Matt Welch says, in his own comments, "I use drugs at the rate of about one Clintonesque inhalation per 18 months." Compared to me, Matt is Hunter S. Thompson and Judy Garland rolled into one. I'm scared of drugs, even every-day, normal drugs. I had surgery a couple years ago, and was not shy about using the morphine button. But they sent me home with some Tylenol laced with codeine, plus big gobs of ibuprofen. I wouldn't touch the Tylenol; I was afraid that with the morphine and codeine I might get addicted to opiates, not to mention becoming extra-loopy. My previous brush with "powerful" drugs involved some over-the-counter cold medicine, the kind where you aren't supposed to operate heavy machinery after you take it. Obviously, my very brain is heavy machinery:

Miles, come here. Look at this.
Wha---? Will you get up off the ground. It's cold, and you'll get dirty.
Yes, dirty. I want you to look at the dirt. Have you ever noticed dirt? It's so smooth, so uniform in color. Yet it must be made up of many different things. And it's so brown. Why do you suppose dirt is brown, Miles?
My name is Niles, not Miles.
Oh. Then where's Miles?
There isn't any Miles, there's just me, Niles.
Oh, your name's not Niles! That's just a name I made up so's no one would know your real name.
OK, back to bed with you.

I figure that if I can't handle a simple dose of *Quil, I don't have any use for any truly mind-altering substances. I can alter my mind at will, and don't need 'em. So it's not like I'm worried about passing the drug tests, although it may be that since I've returned to the US I've consumed enough poppy seeds to test positive for opiates for the rest of my life. That remains to be seen.

In the Reason article, Sullum notes that drug testing provides some side "benefits" to employers, such as weeding out the undesirable:

"In the industry that we are in," says Amy Maxwell, Link's marketing manager, "a lot of times we get people with undesirable traits, and drug testing can screen them out real quick."
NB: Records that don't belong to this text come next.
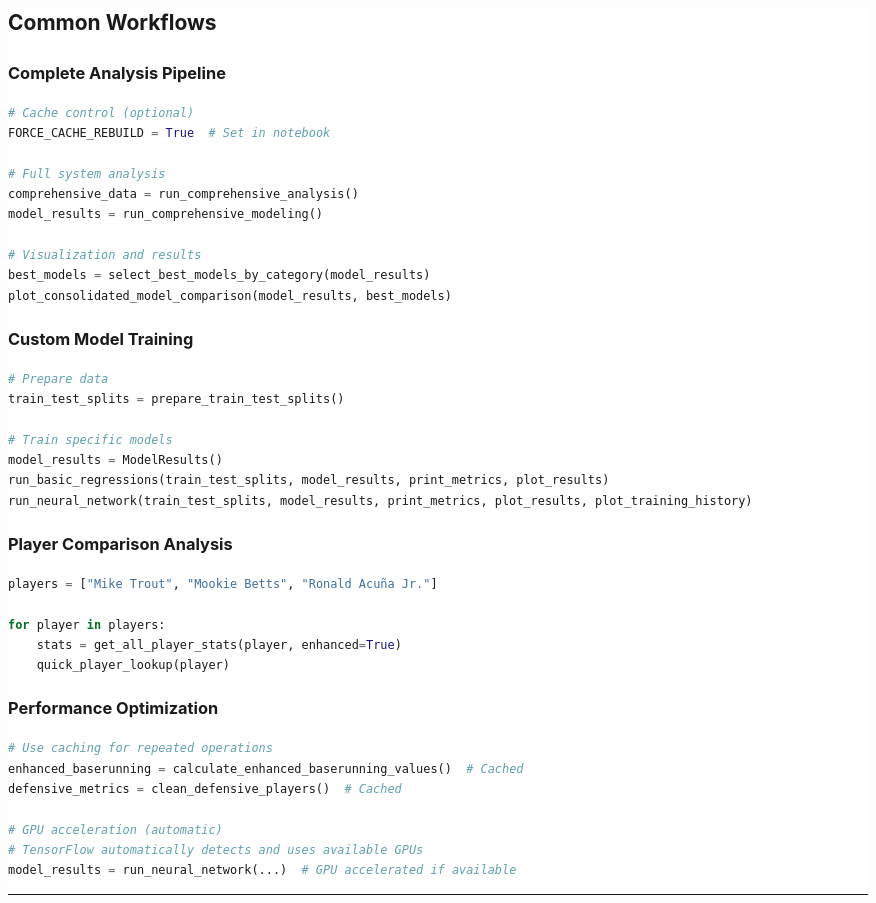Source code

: ## Common Workflows

### **Complete Analysis Pipeline**

```python
# Cache control (optional)
FORCE_CACHE_REBUILD = True  # Set in notebook

# Full system analysis
comprehensive_data = run_comprehensive_analysis()
model_results = run_comprehensive_modeling()

# Visualization and results
best_models = select_best_models_by_category(model_results)
plot_consolidated_model_comparison(model_results, best_models)
```

### **Custom Model Training**

```python
# Prepare data
train_test_splits = prepare_train_test_splits()

# Train specific models
model_results = ModelResults()
run_basic_regressions(train_test_splits, model_results, print_metrics, plot_results)
run_neural_network(train_test_splits, model_results, print_metrics, plot_results, plot_training_history)
```

### **Player Comparison Analysis**

```python
players = ["Mike Trout", "Mookie Betts", "Ronald Acuña Jr."]

for player in players:
    stats = get_all_player_stats(player, enhanced=True)
    quick_player_lookup(player)
```

### **Performance Optimization**

```python
# Use caching for repeated operations
enhanced_baserunning = calculate_enhanced_baserunning_values()  # Cached
defensive_metrics = clean_defensive_players()  # Cached

# GPU acceleration (automatic)
# TensorFlow automatically detects and uses available GPUs
model_results = run_neural_network(...)  # GPU accelerated if available
```

---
As the National Academy of Sciences noted, "drug use may be just one among many characteristics of a more deviant lifestyle, and associations between use and degraded performance may be due not to drug-related impairment but to general deviance or other factor."
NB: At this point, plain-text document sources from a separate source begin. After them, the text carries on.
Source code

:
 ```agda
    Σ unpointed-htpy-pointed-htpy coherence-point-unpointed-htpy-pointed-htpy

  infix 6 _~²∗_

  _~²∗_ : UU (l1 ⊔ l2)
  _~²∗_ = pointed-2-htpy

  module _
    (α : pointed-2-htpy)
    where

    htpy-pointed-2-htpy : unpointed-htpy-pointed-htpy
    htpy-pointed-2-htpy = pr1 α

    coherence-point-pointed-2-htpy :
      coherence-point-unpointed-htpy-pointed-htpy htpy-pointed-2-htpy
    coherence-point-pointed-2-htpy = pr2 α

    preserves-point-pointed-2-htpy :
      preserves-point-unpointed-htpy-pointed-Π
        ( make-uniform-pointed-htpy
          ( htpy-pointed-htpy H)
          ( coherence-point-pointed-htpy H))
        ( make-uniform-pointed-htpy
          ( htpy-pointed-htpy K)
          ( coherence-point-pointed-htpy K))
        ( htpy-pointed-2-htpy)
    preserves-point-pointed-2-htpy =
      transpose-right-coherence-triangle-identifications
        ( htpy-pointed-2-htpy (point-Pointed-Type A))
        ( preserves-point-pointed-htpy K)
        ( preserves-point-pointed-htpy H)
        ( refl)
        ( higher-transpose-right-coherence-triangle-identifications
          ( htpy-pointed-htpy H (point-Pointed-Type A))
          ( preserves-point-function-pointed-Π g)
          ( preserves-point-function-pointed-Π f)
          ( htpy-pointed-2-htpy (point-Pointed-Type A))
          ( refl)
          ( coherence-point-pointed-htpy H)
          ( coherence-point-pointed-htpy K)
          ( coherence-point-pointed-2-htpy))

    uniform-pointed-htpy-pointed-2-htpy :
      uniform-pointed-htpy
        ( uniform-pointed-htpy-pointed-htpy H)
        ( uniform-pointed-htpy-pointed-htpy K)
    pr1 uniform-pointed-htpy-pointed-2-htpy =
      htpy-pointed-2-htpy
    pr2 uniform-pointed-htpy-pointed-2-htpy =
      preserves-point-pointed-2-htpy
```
(Note that the National Academy of Sciences does not perform drug tests on all their employees. At least, not in 1994---1997.)
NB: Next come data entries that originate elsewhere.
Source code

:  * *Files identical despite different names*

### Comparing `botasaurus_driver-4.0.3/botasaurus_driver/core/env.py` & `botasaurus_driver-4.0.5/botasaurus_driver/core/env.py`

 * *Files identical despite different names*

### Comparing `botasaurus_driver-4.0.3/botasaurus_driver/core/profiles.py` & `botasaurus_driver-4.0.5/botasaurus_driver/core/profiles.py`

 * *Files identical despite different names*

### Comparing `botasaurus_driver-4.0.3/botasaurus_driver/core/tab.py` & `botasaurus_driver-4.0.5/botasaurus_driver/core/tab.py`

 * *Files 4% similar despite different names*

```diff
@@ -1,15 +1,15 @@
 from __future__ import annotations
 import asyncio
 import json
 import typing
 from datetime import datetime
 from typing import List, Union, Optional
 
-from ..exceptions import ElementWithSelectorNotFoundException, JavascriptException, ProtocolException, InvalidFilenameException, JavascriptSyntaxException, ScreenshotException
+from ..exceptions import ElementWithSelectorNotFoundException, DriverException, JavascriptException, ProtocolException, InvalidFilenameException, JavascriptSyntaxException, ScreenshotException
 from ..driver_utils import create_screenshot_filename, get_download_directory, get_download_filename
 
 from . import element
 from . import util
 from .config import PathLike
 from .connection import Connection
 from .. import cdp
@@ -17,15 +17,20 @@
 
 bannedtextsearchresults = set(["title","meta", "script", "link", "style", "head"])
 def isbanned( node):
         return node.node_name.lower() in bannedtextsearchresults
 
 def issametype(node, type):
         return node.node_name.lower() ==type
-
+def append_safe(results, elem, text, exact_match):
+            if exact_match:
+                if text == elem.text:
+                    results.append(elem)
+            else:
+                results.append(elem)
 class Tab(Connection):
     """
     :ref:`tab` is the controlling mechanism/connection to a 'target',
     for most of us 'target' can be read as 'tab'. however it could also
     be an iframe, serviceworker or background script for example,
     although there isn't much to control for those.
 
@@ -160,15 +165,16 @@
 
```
As Matt says in the comments, however, this works both ways. Potential employees can decide that companies who do routine drug testing may well be undesirable in other ways. Say, for example, by exhibiting a sense of confusion between the employee's private and work life. Or perhaps an eagerness to follow management fads. Or maybe just blindness to the value of employee morale.

I need a job again, and this month's job listings in my field show a job I am qualified for. It's potentially a really good job (though it asks for surprisingly low qualifications; usually these things require at least a PhD). But it requires a drug test. Out of 182 jobs advertised in this month's listings, only the two jobs from this organization require a drug test. In fact, of all the jobs from the last two years, this company is the only one that states straight out that they require a drug test. Wonder if this is why they've advertised this same job three times in the past year. (Probably not, but it is kind of strange.) I didn't apply, because of the drug test. Not going to this time, either. Their loss. Yeah, that's what I'll keep telling myself.

(Here's an ongoing theme of this site: Google is your friend. Since I don't use it, I wasn't sure how to spell NyQuil, so I googled it up. Do you know there are at least three different recipes for a cocktail called "NyQuil"? Each one more horrible-sounding than the last. Someone else will have to try them for me, because I'm not a big drinker either (I would be, but I keep falling asleep). Oh, and here: Laurence Simon reviews the hard drugs.

Whatever that stuff was that I took about ten years ago, it wasn't NyQuil. It was some sort of pill. Now I stick to those hot lemon drink thingies.)